Claim: $T_\phi\models \phi$.
Suppose $B\models T_\phi$. To show that $B\models \phi$, we want to find some $A$ such that $A\models \phi$ and $A\Rightarrow_\Delta B$.
So let $\Sigma_B = \{\lnot \psi\mid \psi\in \Delta\text{ and }B\not\models \psi\}$. I claim that $\{\phi\}\cup \Sigma_B$ is consistent. If not, by compactness there is a finite subset $\{\phi,\lnot \psi_1,\dots,\lnot \psi_n\}$ which is inconsistent. So $\phi\models \bigvee_{i=1}^n \psi_i$, and since $\Delta$ is closed under disjunction, $\bigvee_{i=1}^n \psi_i$ is in $T_\phi$. But then $B\models \bigvee_{i=1}^n\psi_i$, so $B\models \psi_i$ for some $i$, contradicting $\lnot \psi_i\in \Sigma_B$.
Hence $\{\phi\}\cup \Sigma_B$ has a model, $A$, and we have $A\Rightarrow_\Delta B$, since for all $\psi\in \Delta$, if $A\models \psi$, then $\lnot\psi\notin \Sigma_B$, so $B\models \psi$. And since $A\models \phi$, $B\models \phi$, as was to be shown. $\square$
Now by compactness, there is some finite subset $\{\theta_1,\dots,\theta_m\}\subseteq T_\phi$ such that $\{\theta_1,\dots,\theta_m\}\models \phi$. Since also $\phi\models \theta_i$ for all $i$, $\phi\equiv \bigwedge_{j=1}^m\theta_j$, which is in $\Delta$, since $\Delta$ is closed under conjunction.
As I noted in response to Max's comment above, this proof implicitly assumes that our first-order language includes symbols $\top$ (true, the empty conjunction) and $\bot$ (false, the empty disjunction), and "$\Delta$ is closed under conjunction and disjunction" includes the empty conjunction and disjunction.
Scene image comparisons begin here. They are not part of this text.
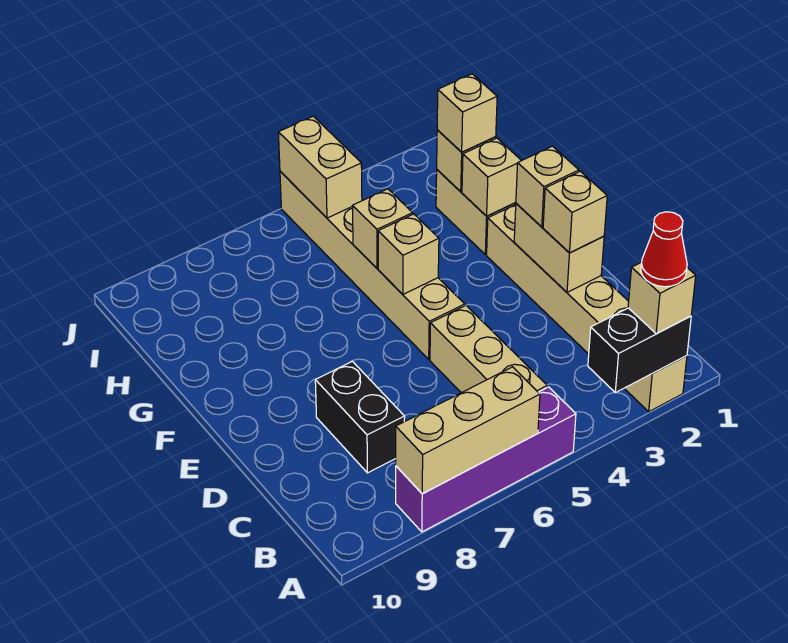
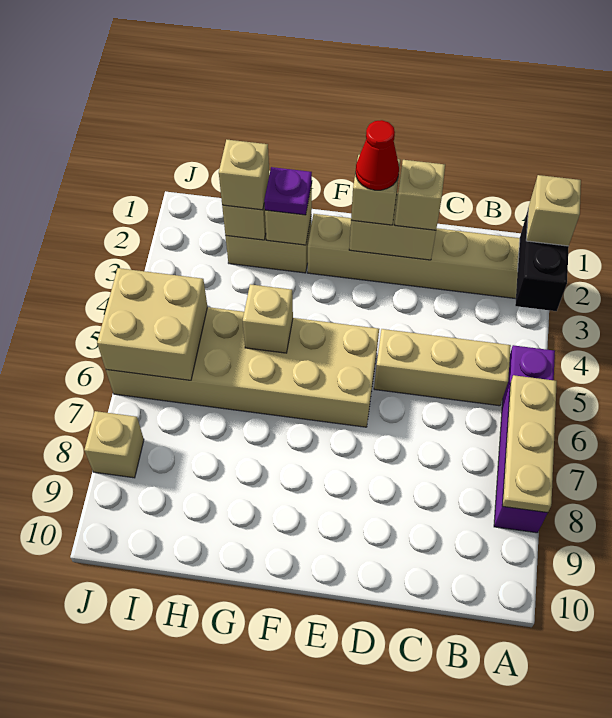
red cone A2 level 4 -> red cone E2 level 4
tan brick A6:A8 level 2 -> tan plate A6:A8 level 2
black brick C8:D8 level 1 -> none
tan brick E5:J5 level 1 -> tan brick E5:J6 level 1
tan brick F5 level 2 -> tan brick J8 level 1
none -> purple plate G2 level 3
tan brick I5:J5 level 2 -> tan brick I5:J6 level 2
Otherwise, $\Delta$ might not contain an identically true sentence or an identically false sentence. This is one reason why one should always include $\top$ and $\bot$ in the language of first-order logic.
Here's where the proof goes wrong without this background assumption: If $\phi$ is identically true, then $T_\phi$ is empty. We still (trivially) have $T_\phi\models \phi$, but the finite subset we obtain by compactness is empty, and we need to take the empty conjunction to find the equivalent to $\phi$. On the other hand, if $\phi$ is identically false, then $T_\phi = \Delta$, but we don't have $T_\phi\models \phi$ unless $T_\phi$ contains an identically false sentence. Looking into the proof of the claim, we find that $\Sigma_B$ is empty, and the finite disjunction from $\Sigma_B$ implied by $\phi$ is the empty disjunction.